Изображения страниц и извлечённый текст

□ □ □

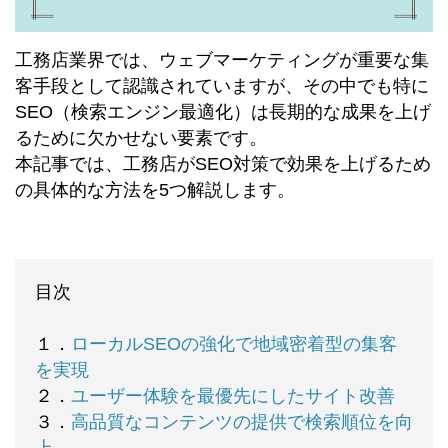
工務店業界では、ウェブマーケティングが重要な集
客手段として認識されていますが、その中でも特に
SEO（検索エンジン最適化）は長期的な成果を上げ
るために欠かせない要素です。
本記事では、工務店がSEO対策で効果を上げるため
の具体的な方法を5つ解説します。
目次
１．
ローカルSEOの強化で地域密着型の集客
を実現
２．
ユーザー体験を最優先にしたサイト改善
３．
高品質なコンテンツの提供で検索順位を向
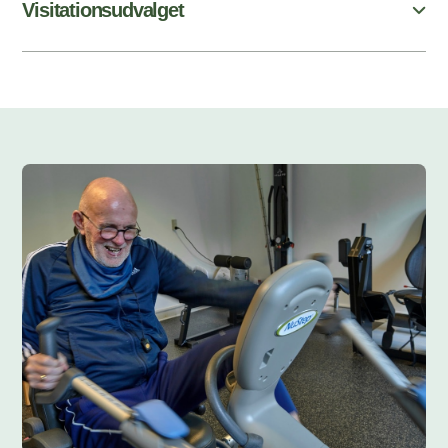
Visitationsudvalget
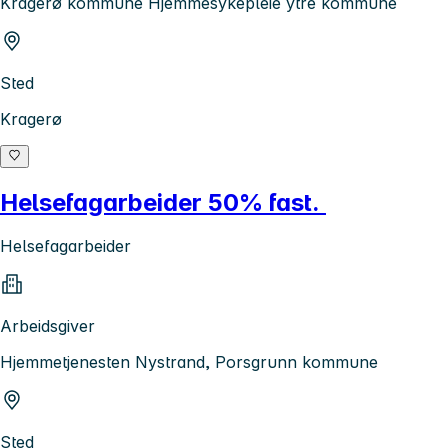
Kragerø kommune Hjemmesykepleie ytre kommune
Sted
Kragerø
Helsefagarbeider 50% fast.
Helsefagarbeider
Arbeidsgiver
Hjemmetjenesten Nystrand, Porsgrunn kommune
Sted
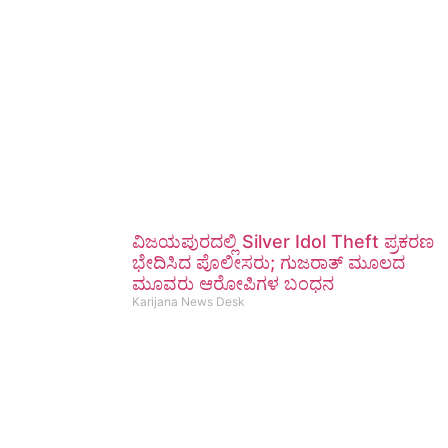
ವಿಜಯಪುರದಲ್ಲಿ Silver Idol Theft ಪ್ರಕರಣ
ಭೇದಿಸಿದ ಪೊಲೀಸರು; ಗುಜರಾತ್ ಮೂಲದ
ಮೂವರು ಆರೋಪಿಗಳ ಬಂಧನ
Karijana News Desk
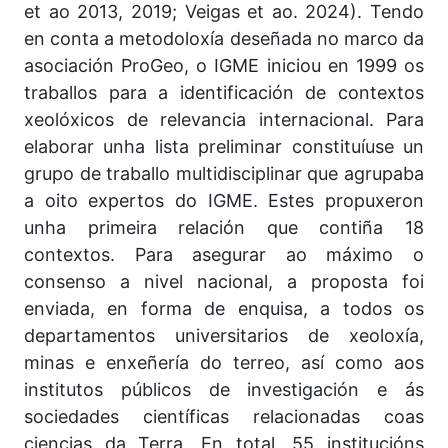
et ao 2013, 2019; Veigas et ao. 2024). Tendo
en conta a metodoloxía deseñada no marco da
asociación ProGeo, o IGME iniciou en 1999 os
traballos para a identificación de contextos
xeolóxicos de relevancia internacional. Para
elaborar unha lista preliminar constituíuse un
grupo de traballo multidisciplinar que agrupaba
a oito expertos do IGME. Estes propuxeron
unha primeira relación que contiña 18
contextos. Para asegurar ao máximo o
consenso a nivel nacional, a proposta foi
enviada, en forma de enquisa, a todos os
departamentos universitarios de xeoloxía,
minas e enxeñería do terreo, así como aos
institutos públicos de investigación e ás
sociedades científicas relacionadas coas
ciencias da Terra. En total, 55 institucións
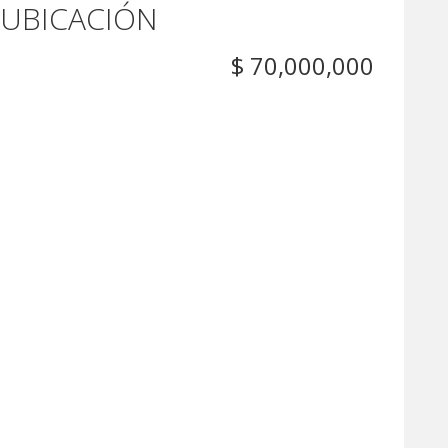
 UBICACIÓN
$ 70,000,000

□ □ □

ПОРЯДОК ВЫПОЛНЕНИЯ: Воспроизведите фрагмент материала от его начала до строки, содержащей «Visitationsudvalget», включительно, заменив «目次» на «もくじ» и сохранив всё остальное без изменений. Изображения в ответ не включайте.

РЕЗУЛЬТАТ ВЫПОЛНЕНИЯ:
工務店業界では、ウェブマーケティングが重要な集
客手段として認識されていますが、その中でも特に
SEO（検索エンジン最適化）は長期的な成果を上げ
るために欠かせない要素です。
本記事では、工務店がSEO対策で効果を上げるため
の具体的な方法を5つ解説します。
もくじ
１．
ローカルSEOの強化で地域密着型の集客
を実現
２．
ユーザー体験を最優先にしたサイト改善
３．
高品質なコンテンツの提供で検索順位を向
Visitationsudvalget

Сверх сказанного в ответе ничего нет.